Tuesday, January 19, 2016

Centre of attention

There are a few truisms about parenting:

- There will always be food around your house, particular in hard to reach corners of the floor.
- Despite saying "that's why we can't have nice things" you will continue to buy them and hope they won't have Sharpie graffiti on them.
- You are always proud of your child.

I don't know why we are proud of our children. It's not like they have done anything we haven't. My daughters can't outdo us in math for 3 years at least.

Perhaps it's a hope that they are partly us but without all the issues. To that I say "just wait".

Occasionally your child will be the centre of attention. Sometimes it involves states of undress in public assembly, or them quoting you verbatim on sensitive issues, or they decide to hold you hostage through public shaming via a temper tantrum.

Those are not good times.

The other times, times where they are cute or showing off their development that is weeks ahead of average children their age, it is kind of nice.

I'm not sure which one it was the other week.

We were at my cousin's wedding. The food was eaten, the speeches told, and the dancing began. I instructed my children that they were not to touch the wedding cake, presents, or go on the dance floor until everyone was called. I may or may not have made comments about the well being of favourite toys if they failed to do so, but memory is a funny thing.

They were good and waited until we could all collectively humiliate ourselves by thrashing about in a controlled fashion in an attempt to follow the downbeat of the music.

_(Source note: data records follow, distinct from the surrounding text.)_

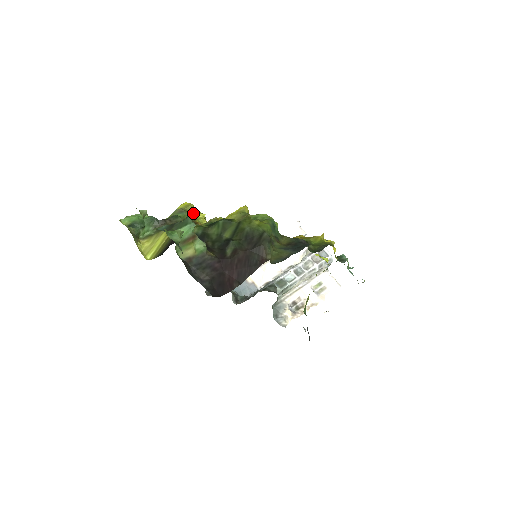
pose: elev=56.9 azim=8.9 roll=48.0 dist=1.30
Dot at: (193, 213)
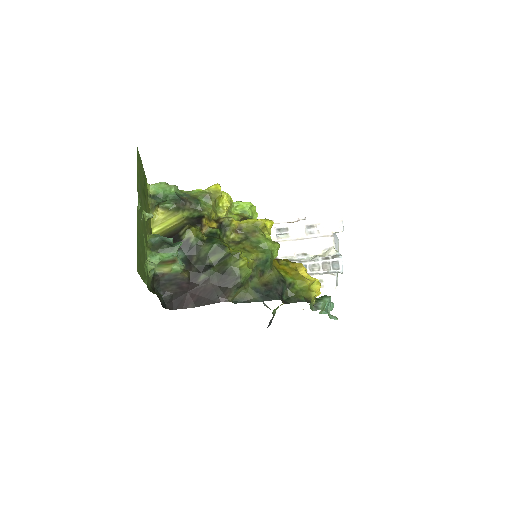
Dot at: (219, 200)
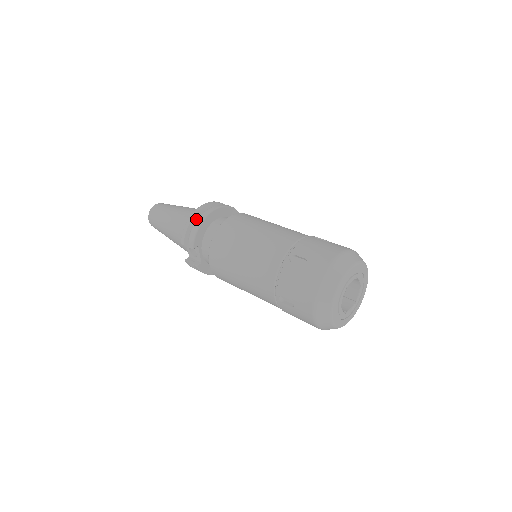
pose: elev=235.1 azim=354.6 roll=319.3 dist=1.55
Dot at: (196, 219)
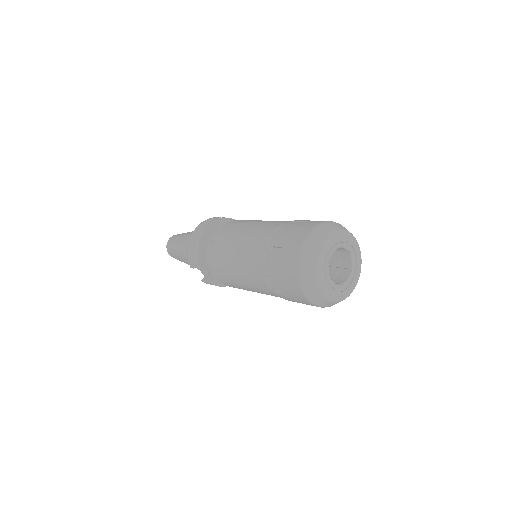
Dot at: (195, 241)
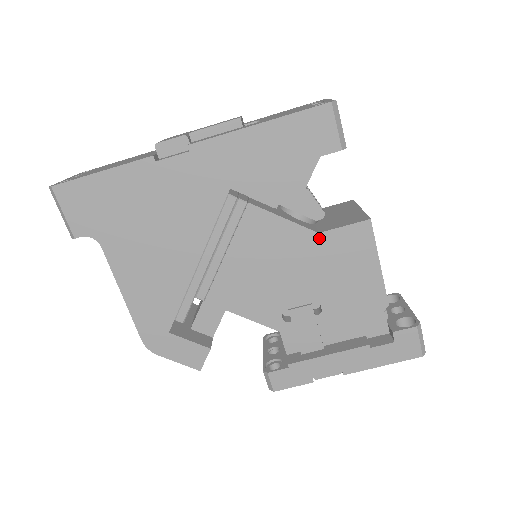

My older daughter didn't even try.

I wanted to have a dance with each of my little girls. A sentimental thing where you dress them up really nice, do their hair, and pray to heaven that someone will photograph you when you're dancing with them and not when you're uttering threats into their little weepy faces.

The older one refused my offers, begging, and pleading for a dance. What a flashback to grades 7 through 12 for me.

Instead she stood by herself, grooving through a repertoire of 12 moves she picked up from Mamma Mia, Hairspray and Elmocize. She was so into the moment she didn't notice other people dancing around her, or even the tempo of the song that was playing. I began to believe she could hear the music about to be played and was keeping time to that.

Her enjoyment of it, and her immersion in the music brought what amounted to a small paparazzi to film and photograph her. Yep, I love the 21st century where everyone is a budding photographer for National Geographic. Myself included. I know at least 6 settings on my $300 camera.

I couldn't tell if I should be proud or ashamed of her, until I realized that the only reason people would film me dancing is to give Johnny Depp someone else to emulate when portraying Captain Jack Sparrow. I think it's time to watch Elmocize again.